The Easiest Way to Deploy a SetFit Model on AWS

#nlp #aws #deeplearning #modeldeployment

SetFit is an efficient and prompt-free framework for few-shot fine-tuning of Sentence Transformers. It achieves high accuracy with little labeled data and it is widely used as text classifier in NLP tasks.

However, SetFit’s compressed format differs from PyTorch, which typically uses a .bin file. Instead, SetFit uses the .safetensors format, making it incompatible with AWS SageMaker’s default images. In this article, we present a method to deploy SetFit — or any model framework using a non-standard compression format — while ensuring a straightforward model invocation process.

The AWS services utilized in this deployment include Lambda, ECR, and S3. The design diagram is as follows.

Step 1: Compress the Fine-tuned SetFit Model

Here, we assume you have used the trainer to fine-tune your pre-trained SetFit model. For details on fine-tuning a SetFit model, refer to this resource. After fine-tuning, run the following python script to save the model.

trainer.model.save_pretrained('saved_model')

Step 2: Create the Inference Image for Lambda

To create the image, gather the following four files: Dockerfile, requirements.txt, app.py, and the saved_model/ from Step 1. Place them in the same directory.

Dockerfile

FROM public.ecr.aws/lambda/python:3.9
# Install dependencies
COPY requirements.txt ${LAMBDA_TASK_ROOT}
RUN pip install - no-cache-dir -r requirements.txt
# Set up the environment
ENV PYTHONUNBUFFERED=TRUE
ENV PYTHONDONTWRITEBYTECODE=TRUE
# Copy the model files and app code
COPY saved_model /app/saved_model
COPY app.py ${LAMBDA_TASK_ROOT}
ENV MODEL_PATH /app/saved_model
ENV HF_HOME=/tmp/huggingface
CMD ["app.lambda_handler"]

requirements.txt

boto3==1.35.43
safetensors==0.4.5
sagemaker==2.232.2
torch==1.13.1
transformers==4.36.0
setfit==1.0.3
huggingface-hub==0.23.5

app.py
Here, we can modify the input_file_path and output_file_path. Currently, the input file is stored in an S3 bucket in .csv format, with the column for inference named ‘query_text’.

import os
import boto3
import pandas as pd
from setfit import SetFitModel

cache_dir = "/tmp/huggingface"
if not os.path.exists(cache_dir):
    os.makedirs(cache_dir)
os.environ["HF_HOME"] = cache_dir

# Initialize S3 client
s3_client = boto3.client("s3")

# Load the model
model = SetFitModel.from_pretrained(os.getenv("MODEL_PATH"))

def handle_s3_event(bucket_name, key):
    # Define paths
    input_file_path = "/tmp/input.csv"
    output_file_path = "/tmp/output.csv"

    # Download the CSV file from S3
    s3_client.download_file(bucket_name, key, input_file_path)
----------
• **Directions**
a - According to the SetFit deployment article, which AWS services does the deployment use?
b - List every line of the records that contains the string "center", matching case exactly.
----------
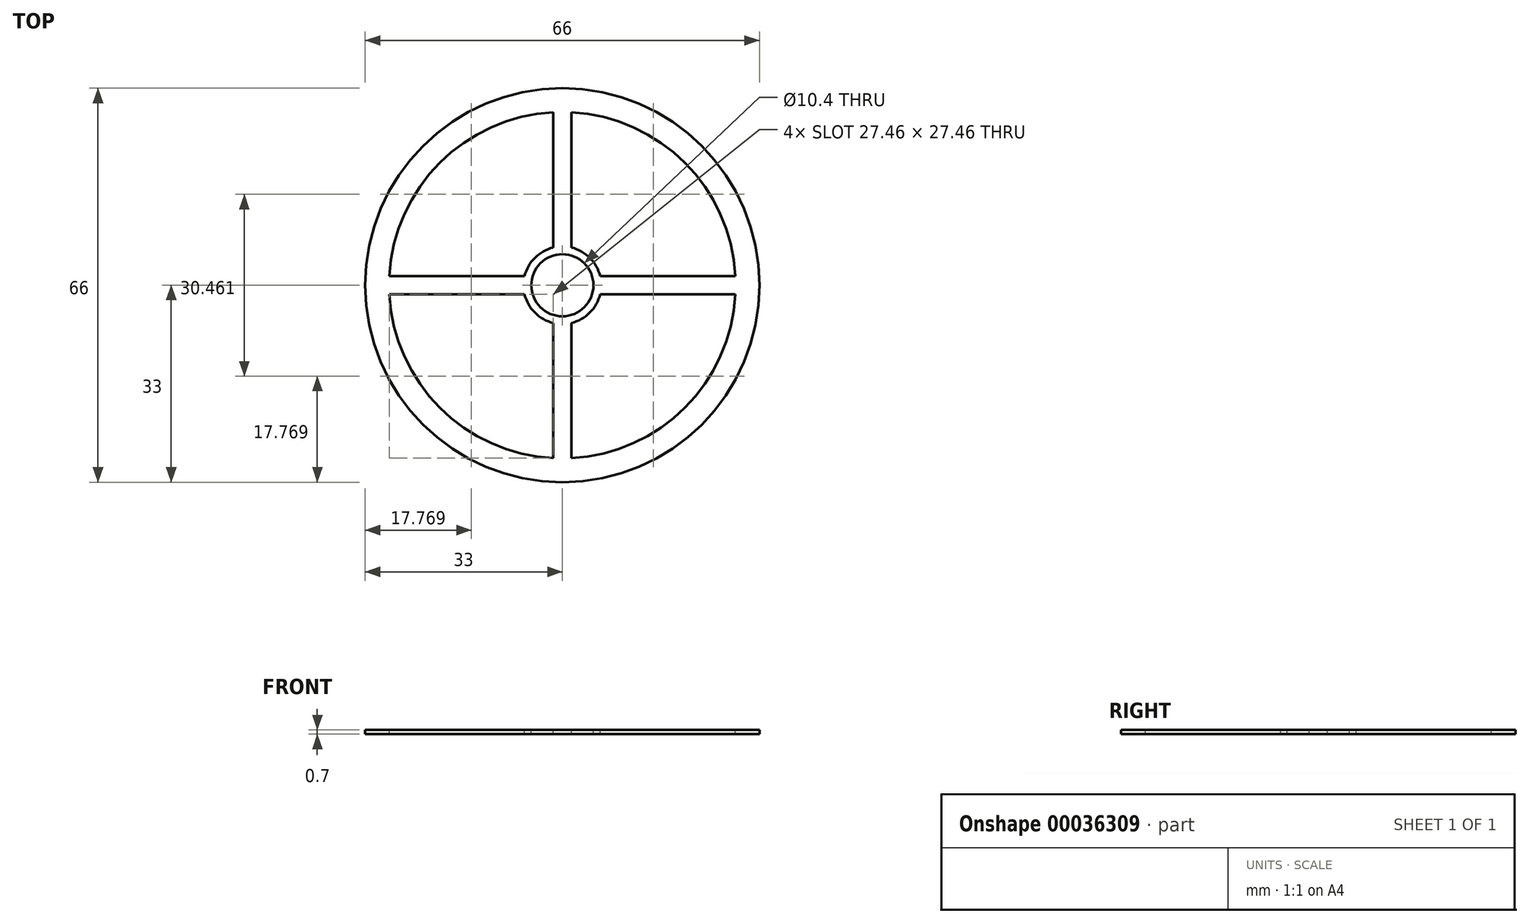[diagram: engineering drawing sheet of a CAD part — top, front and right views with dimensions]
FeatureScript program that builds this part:
annotation { "Feature Type Name" : "Feature", "Feature Type Description" : "" }
export const myFeature = defineFeature(function(context is Context, id is Id, definition is map)
    precondition{}
    {
        {
            var Q0;
            Q0=qCreatedBy(makeId("Top.planeOp"),FACE);
            var sketch = newSketch(context, id + "F0", { "sketchPlane" : qUnion([Q0])});
            skCircle(sketch, "E0", {"center": v(0, 0) * mm, "radius": 33 * mm});
            skSolve(sketch);
        }
        {
            var Q0;
            Q0=qSketchRegion(id+"F0",true);
            extrude(context, id + "F1", {"entities" : qUnion([Q0]), "depth" : 0.7 * mm});
        }
        {
            var Q0;
            Q0=makeQuery(id+"F1.opExtrude","CAP_FACE",FACE,{"disambiguationData":[OSD([sQuery(id+"F0.wireOp",EDGE,"E0")])],"isStart":false});
            var sketch = newSketch(context, id + "F2", { "sketchPlane" : qUnion([Q0])});
            skCircle(sketch, "E1", {"center": v(0, 0) * mm, "radius": 5.2 * mm});
            skSolve(sketch);
        }
        {
            var Q0;
            Q0=makeQuery(id+"F2.imprint","IMPRINT",FACE,{"disambiguationData":[TD([[makeQuery(id+"F2.imprint","IMPRINT",EDGE,{"derivedFrom":sQuery(id+"F2.wireOp",EDGE,"E1")}),1.0]])]});
            extrude(context, id + "F3", {"entities" : qUnion([Q0]), "operationType" : NewBodyOperationType.REMOVE, "endBound" : BoundingType.UP_TO_NEXT, "oppositeDirection" : true, "depth" : 25 * mm});
        }
        {
            var Q0;
            Q0=makeQuery(id+"F1.opExtrude","CAP_FACE",FACE,{"disambiguationData":[OSD([sQuery(id+"F0.wireOp",EDGE,"E0")])],"isStart":false});
            var sketch = newSketch(context, id + "F4", { "sketchPlane" : qUnion([Q0])});
            skCircle(sketch, "E2", {"center": v(0, 0) * mm, "radius": 29 * mm});
            skCircle(sketch, "E3", {"center": v(0, 0) * mm, "radius": 6.5 * mm});
            skLineSegment(sketch, "E4", {"start": v(0, -6.5) * mm, "end": v(0, -29) * mm, "construction": true});
            skLineSegment(sketch, "E5", {"start": v(-6.5, 0) * mm, "end": v(-29, 0) * mm, "construction": true});
            skLineSegment(sketch, "E6", {"start": v(0, 6.5) * mm, "end": v(0, 29) * mm, "construction": true});
            skLineSegment(sketch, "E7", {"start": v(6.5, 0) * mm, "end": v(29, 0) * mm, "construction": true});
            skLineSegment(sketch, "E8.0", {"start": v(1.5, 6.32) * mm, "end": v(1.5, 28.96) * mm});
            skLineSegment(sketch, "E9.0", {"start": v(-1.5, 6.32) * mm, "end": v(-1.5, 28.96) * mm});
            skLineSegment(sketch, "E10", {"start": v(1.5, -6.32) * mm, "end": v(1.5, -28.96) * mm});
            skLineSegment(sketch, "E11", {"start": v(-1.5, -6.32) * mm, "end": v(-1.5, -28.96) * mm});
            skLineSegment(sketch, "E12.0", {"start": v(6.32, 1.5) * mm, "end": v(28.96, 1.5) * mm});
            skLineSegment(sketch, "E13.0", {"start": v(6.32, -1.5) * mm, "end": v(28.96, -1.5) * mm});
            skLineSegment(sketch, "E14", {"start": v(-6.32, 1.5) * mm, "end": v(-28.96, 1.5) * mm});
            skLineSegment(sketch, "E15", {"start": v(-6.32, -1.5) * mm, "end": v(-28.96, -1.5) * mm});
            skSolve(sketch);
        }
        {
            var Q0;
            {var subQ1=sQuery(id+"F4.wireOp",EDGE,"E9.0");Q0=makeQuery(id+"F4.imprint","IMPRINT",FACE,{"disambiguationData":[TD([[makeQuery(id+"F4.imprint","IMPRINT",EDGE,{"derivedFrom":subQ1}),1.0]])]});}
            var Q1;
            {var subQ1=sQuery(id+"F4.wireOp",EDGE,"E8.0");Q1=makeQuery(id+"F4.imprint","IMPRINT",FACE,{"disambiguationData":[TD([[makeQuery(id+"F4.imprint","IMPRINT",EDGE,{"derivedFrom":subQ1}),-1.0]])]});}
            var Q2;
            {var subQ1=sQuery(id+"F4.wireOp",EDGE,"E10");Q2=makeQuery(id+"F4.imprint","IMPRINT",FACE,{"disambiguationData":[TD([[makeQuery(id+"F4.imprint","IMPRINT",EDGE,{"derivedFrom":subQ1}),1.0]])]});}
            var Q3;
            {var subQ1=sQuery(id+"F4.wireOp",EDGE,"E11");Q3=makeQuery(id+"F4.imprint","IMPRINT",FACE,{"disambiguationData":[TD([[makeQuery(id+"F4.imprint","IMPRINT",EDGE,{"derivedFrom":subQ1}),-1.0]])]});}
            extrude(context, id + "F5", {"entities" : qUnion([Q0, Q1, Q2, Q3]), "operationType" : NewBodyOperationType.REMOVE, "endBound" : BoundingType.UP_TO_NEXT, "oppositeDirection" : true, "depth" : 25 * mm});
        }
    });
----------
• **Solution set**
a - Lambda, ECR, and S3.

b -
            skCircle(sketch, "E0", {"center": v(0, 0) * mm, "radius": 33 * mm});
            skCircle(sketch, "E1", {"center": v(0, 0) * mm, "radius": 5.2 * mm});
            skCircle(sketch, "E2", {"center": v(0, 0) * mm, "radius": 29 * mm});
            skCircle(sketch, "E3", {"center": v(0, 0) * mm, "radius": 6.5 * mm});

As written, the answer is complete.